**WHAT THE EXERCISE ASKS:** Recast everything from the start of the data down to the line containing "restaurante sau ca", that line included, as a Markdown table with the columns Row and Text. Give each line a row number and leave out blank lines.

### EXTRACTED DATA

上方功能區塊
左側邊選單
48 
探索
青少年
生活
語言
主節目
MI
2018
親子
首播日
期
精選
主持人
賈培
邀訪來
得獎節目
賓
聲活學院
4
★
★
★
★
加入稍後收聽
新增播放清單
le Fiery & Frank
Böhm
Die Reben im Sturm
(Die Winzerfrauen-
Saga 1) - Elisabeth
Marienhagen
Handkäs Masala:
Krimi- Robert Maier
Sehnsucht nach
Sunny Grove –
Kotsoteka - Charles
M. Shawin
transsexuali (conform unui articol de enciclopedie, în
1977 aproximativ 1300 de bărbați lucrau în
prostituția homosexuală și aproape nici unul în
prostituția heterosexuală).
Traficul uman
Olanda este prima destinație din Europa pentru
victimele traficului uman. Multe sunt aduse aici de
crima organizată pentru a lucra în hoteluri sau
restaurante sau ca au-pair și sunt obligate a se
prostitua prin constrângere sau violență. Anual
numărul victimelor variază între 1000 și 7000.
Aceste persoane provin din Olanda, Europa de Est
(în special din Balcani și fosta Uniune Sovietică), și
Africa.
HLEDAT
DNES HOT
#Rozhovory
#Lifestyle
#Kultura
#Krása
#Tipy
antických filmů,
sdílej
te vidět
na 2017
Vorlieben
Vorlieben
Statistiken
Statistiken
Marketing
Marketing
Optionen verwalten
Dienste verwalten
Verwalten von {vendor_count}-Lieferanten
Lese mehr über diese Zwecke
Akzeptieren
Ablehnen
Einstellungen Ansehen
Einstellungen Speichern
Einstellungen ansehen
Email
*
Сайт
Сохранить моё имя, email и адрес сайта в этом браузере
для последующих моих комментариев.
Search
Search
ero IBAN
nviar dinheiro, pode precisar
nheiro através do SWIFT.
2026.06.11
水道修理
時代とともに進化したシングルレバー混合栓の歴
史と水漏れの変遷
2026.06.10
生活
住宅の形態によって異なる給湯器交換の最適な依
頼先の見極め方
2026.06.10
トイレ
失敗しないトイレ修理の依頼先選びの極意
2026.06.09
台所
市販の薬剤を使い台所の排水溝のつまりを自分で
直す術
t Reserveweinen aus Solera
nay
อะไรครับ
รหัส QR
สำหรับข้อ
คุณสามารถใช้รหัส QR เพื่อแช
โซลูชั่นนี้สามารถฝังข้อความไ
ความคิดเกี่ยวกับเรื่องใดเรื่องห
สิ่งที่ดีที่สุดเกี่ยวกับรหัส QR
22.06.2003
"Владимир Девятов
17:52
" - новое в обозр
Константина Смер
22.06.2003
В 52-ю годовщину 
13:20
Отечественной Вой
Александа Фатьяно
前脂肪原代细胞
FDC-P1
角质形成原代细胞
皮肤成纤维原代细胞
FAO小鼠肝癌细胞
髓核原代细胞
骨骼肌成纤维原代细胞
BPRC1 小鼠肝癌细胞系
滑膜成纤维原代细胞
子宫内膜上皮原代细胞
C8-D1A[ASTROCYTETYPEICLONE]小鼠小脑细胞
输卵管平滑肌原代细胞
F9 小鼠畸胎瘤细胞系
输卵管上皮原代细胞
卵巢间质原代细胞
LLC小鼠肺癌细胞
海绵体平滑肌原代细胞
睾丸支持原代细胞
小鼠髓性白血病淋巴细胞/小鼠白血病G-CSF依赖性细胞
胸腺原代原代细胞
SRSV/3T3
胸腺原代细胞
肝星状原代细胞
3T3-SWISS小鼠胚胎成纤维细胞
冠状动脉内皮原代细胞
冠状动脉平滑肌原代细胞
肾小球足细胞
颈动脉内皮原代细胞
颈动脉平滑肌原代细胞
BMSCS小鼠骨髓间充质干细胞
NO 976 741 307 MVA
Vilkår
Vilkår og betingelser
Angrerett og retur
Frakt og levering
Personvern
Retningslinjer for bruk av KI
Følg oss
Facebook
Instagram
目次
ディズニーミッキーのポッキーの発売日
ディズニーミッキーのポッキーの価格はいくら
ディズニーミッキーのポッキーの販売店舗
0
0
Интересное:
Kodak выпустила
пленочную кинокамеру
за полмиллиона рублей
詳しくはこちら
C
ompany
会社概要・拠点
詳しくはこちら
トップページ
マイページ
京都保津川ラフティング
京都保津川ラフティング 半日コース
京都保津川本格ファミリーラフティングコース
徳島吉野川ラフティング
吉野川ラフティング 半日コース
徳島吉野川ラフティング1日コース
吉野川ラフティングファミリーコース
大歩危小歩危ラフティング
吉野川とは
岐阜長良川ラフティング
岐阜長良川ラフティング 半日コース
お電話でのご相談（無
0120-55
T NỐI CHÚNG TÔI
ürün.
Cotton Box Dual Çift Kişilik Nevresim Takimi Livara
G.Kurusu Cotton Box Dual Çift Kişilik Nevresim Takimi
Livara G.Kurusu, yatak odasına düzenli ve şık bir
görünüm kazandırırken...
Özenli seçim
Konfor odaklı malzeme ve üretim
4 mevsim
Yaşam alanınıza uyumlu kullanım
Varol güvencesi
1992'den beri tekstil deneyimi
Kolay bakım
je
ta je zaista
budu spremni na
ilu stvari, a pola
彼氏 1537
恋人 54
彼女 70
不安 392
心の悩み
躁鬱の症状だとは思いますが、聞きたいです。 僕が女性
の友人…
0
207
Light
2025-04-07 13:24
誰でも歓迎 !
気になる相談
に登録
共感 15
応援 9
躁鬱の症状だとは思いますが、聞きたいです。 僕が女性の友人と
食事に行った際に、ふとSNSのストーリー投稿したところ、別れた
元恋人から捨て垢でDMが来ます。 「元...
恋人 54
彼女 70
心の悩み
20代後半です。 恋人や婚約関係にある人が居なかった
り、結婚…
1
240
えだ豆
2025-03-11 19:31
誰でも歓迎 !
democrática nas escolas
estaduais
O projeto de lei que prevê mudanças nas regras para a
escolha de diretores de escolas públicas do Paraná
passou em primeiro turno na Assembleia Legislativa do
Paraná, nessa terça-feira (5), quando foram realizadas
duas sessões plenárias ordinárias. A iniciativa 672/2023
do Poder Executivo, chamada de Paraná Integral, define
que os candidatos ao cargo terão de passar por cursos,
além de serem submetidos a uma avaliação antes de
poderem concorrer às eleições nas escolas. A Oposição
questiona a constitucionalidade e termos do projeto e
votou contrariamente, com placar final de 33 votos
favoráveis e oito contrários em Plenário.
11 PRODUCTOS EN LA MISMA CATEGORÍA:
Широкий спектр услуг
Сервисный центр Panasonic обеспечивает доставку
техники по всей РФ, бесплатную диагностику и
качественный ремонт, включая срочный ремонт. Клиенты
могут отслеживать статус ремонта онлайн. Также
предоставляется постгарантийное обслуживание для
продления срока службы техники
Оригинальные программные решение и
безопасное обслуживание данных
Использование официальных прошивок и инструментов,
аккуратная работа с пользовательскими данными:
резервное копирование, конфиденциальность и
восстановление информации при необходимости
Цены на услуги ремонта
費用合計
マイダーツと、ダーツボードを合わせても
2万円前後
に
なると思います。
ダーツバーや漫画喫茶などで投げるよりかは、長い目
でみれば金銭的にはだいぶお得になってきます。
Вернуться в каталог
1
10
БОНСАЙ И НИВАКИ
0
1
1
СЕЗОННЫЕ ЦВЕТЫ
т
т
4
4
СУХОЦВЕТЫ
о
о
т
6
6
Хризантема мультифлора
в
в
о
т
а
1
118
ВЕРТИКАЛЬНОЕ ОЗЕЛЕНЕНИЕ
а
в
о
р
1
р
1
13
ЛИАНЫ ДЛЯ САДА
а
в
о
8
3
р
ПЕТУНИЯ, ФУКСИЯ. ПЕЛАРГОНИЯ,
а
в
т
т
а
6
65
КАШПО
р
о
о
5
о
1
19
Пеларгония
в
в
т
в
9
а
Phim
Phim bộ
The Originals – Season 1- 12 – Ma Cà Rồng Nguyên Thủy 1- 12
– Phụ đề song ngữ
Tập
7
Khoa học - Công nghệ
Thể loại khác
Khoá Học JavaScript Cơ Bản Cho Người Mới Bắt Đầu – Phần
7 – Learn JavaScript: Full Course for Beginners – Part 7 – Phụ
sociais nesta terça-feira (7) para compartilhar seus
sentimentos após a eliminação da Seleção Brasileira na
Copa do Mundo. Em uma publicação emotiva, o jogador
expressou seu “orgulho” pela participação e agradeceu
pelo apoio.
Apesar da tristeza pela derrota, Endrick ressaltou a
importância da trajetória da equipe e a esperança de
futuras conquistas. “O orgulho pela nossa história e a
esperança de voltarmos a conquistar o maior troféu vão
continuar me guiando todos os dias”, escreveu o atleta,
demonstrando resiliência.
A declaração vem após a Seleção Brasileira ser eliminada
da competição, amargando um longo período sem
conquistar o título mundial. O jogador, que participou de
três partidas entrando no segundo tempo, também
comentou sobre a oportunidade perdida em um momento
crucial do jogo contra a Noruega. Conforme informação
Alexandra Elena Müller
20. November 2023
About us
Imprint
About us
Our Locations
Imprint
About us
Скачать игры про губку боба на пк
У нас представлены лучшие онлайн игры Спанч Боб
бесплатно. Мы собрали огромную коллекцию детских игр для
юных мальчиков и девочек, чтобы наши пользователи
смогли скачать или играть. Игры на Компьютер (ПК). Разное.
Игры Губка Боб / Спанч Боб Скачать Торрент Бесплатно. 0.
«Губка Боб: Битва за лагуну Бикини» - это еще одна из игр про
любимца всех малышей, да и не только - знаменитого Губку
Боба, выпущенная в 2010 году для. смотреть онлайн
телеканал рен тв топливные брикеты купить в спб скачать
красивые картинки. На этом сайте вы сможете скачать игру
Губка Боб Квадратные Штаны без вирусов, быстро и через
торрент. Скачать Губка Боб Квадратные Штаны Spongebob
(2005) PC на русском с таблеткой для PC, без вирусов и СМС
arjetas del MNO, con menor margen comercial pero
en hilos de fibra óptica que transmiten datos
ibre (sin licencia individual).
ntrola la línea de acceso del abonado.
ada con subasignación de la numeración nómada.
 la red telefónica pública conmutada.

######

**ANSWER TO THIS PROBLEM:**
| Row | Text |
|---|---|
| 1 | 上方功能區塊 |
| 2 | 左側邊選單 |
| 3 | 48  |
| 4 | 探索 |
| 5 | 青少年 |
| 6 | 生活 |
| 7 | 語言 |
| 8 | 主節目 |
| 9 | MI |
| 10 | 2018 |
| 11 | 親子 |
| 12 | 首播日 |
| 13 | 期 |
| 14 | 精選 |
| 15 | 主持人 |
| 16 | 賈培 |
| 17 | 邀訪來 |
| 18 | 得獎節目 |
| 19 | 賓 |
| 20 | 聲活學院 |
| 21 | 4 |
| 22 | ★ |
| 23 | ★ |
| 24 | ★ |
| 25 | ★ |
| 26 | 加入稍後收聽 |
| 27 | 新增播放清單 |
| 28 | le Fiery & Frank |
| 29 | Böhm |
| 30 | Die Reben im Sturm |
| 31 | (Die Winzerfrauen- |
| 32 | Saga 1) - Elisabeth |
| 33 | Marienhagen |
| 34 | Handkäs Masala: |
| 35 | Krimi- Robert Maier |
| 36 | Sehnsucht nach |
| 37 | Sunny Grove – |
| 38 | Kotsoteka - Charles |
| 39 | M. Shawin |
| 40 | transsexuali (conform unui articol de enciclopedie, în |
| 41 | 1977 aproximativ 1300 de bărbați lucrau în |
| 42 | prostituția homosexuală și aproape nici unul în |
| 43 | prostituția heterosexuală). |
| 44 | Traficul uman |
| 45 | Olanda este prima destinație din Europa pentru |
| 46 | victimele traficului uman. Multe sunt aduse aici de |
| 47 | crima organizată pentru a lucra în hoteluri sau |
| 48 | restaurante sau ca au-pair și sunt obligate a se |